Todavía podíamos oír aquel silencio que imaginábamos. Era un silencio espeso, donde se habían diluido secretos, delaciones, traiciones a los demás y a uno mismo, represiones de toda calaña (políticas, religiosas, sexuales), un silencio que sabía a desgracia y a impotencia, a renuncia, a inercia, a alcohol, a embrutecimiento. Un silencio de callejón con basura. Hasta las estrellas parecían encajadas en las farolas. Y el mismo cielo, que liberara la vista, estaba encajado en una esfera (de silencio opresivo) llamada España.
De la literatura nos llegaba aquel sueño acaso injusto, pero reforzado por nuestros padres y abuelos, propensos en la mayoría de los casos a no hablar mucho del pasado. Aquel libro de Martín-Santos, publicado al final de su vida, saciaba nuestras ansias de saber, y además nos trasladaba a lugares y a gente invisible. Necesitábamos borrar lo invisible. El gran misterio de nuestras vidas era precisamente nuestra propia historia. Éramos los hijos del velo, los hijos de antepasados esquivos. Ser hijos de nuestro tiempo era ser hijos del silencio.

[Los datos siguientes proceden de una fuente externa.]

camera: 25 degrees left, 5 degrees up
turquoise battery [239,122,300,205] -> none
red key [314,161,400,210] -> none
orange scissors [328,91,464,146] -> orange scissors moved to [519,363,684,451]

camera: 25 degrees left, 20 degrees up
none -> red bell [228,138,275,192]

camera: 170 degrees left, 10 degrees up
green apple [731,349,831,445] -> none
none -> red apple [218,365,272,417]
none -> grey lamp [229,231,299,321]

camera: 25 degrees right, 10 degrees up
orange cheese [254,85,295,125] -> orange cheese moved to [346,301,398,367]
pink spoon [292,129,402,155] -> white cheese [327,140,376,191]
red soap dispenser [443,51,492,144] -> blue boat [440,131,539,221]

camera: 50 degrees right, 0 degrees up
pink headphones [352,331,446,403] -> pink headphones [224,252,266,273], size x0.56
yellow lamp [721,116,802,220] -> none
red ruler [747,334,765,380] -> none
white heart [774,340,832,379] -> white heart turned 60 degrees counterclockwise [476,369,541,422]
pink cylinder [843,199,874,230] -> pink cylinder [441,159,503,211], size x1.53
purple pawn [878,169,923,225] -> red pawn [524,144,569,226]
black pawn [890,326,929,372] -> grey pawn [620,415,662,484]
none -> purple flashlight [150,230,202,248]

Han pasado más de 30 años de mi lectura de aquel libro, y de que mirara a través de ella mi país y mi gente. Desde entonces, aquel silencio se fue despejando como un mar de nubarrones atrapados por la montaña de la Historia. Llovió, diluvió, disparamos al cielo. Costó, pero conforme se consolidaba la Democracia en España, periodistas, historiadores y novelistas hicimos de aquel silencio el centro de nuestras pesquisas y creaciones. También los políticos lo llenaron de palabras, a veces en busca de justicia y, en la mayoría de los casos, en busca de poder.
El mundo en el que vivíamos se fue haciendo ruidoso. Poco a poco, año a año. Gobierno a gobierno. Unas palabras discutían con otras, se juntaban para enladrillarse y construir teorías y certezas, visiones maniqueas de la sociedad que comenzaron a competir por ocupar el espacio del viejo silencio. Un espacio que se multiplicaba en libros, en periódicos, en tribunas, parlamentos, ayuntamientos, páginas de Internet, redes sociales, y sobre todo en las mentes de los habitantes de España, donde los pensamientos y emociones se fundían en fortines incontestables. En esquemas de ruido, que nuestros representantes escenificaron de manera ejemplar en los debates para las elecciones generales de 2019. Aquel silencio antiguo (ma non troppo) se había transformado en palabras que servían únicamente para no entendernos.

De modo que el silencio ha vuelto a hacerse necesario. Pero no aquel plomo mudo y doloroso que Martín-Santos convirtió en una novela imprescindible de una época, sino un silencio generoso, lleno de escucha, respeto y atención. Un silencio limpio para los ojos y para el entendimiento. Un silencio sereno para volver a saber. Solo con él podremos volver a escribir, entre todos, una novela que esté a la altura de nuestra Historia.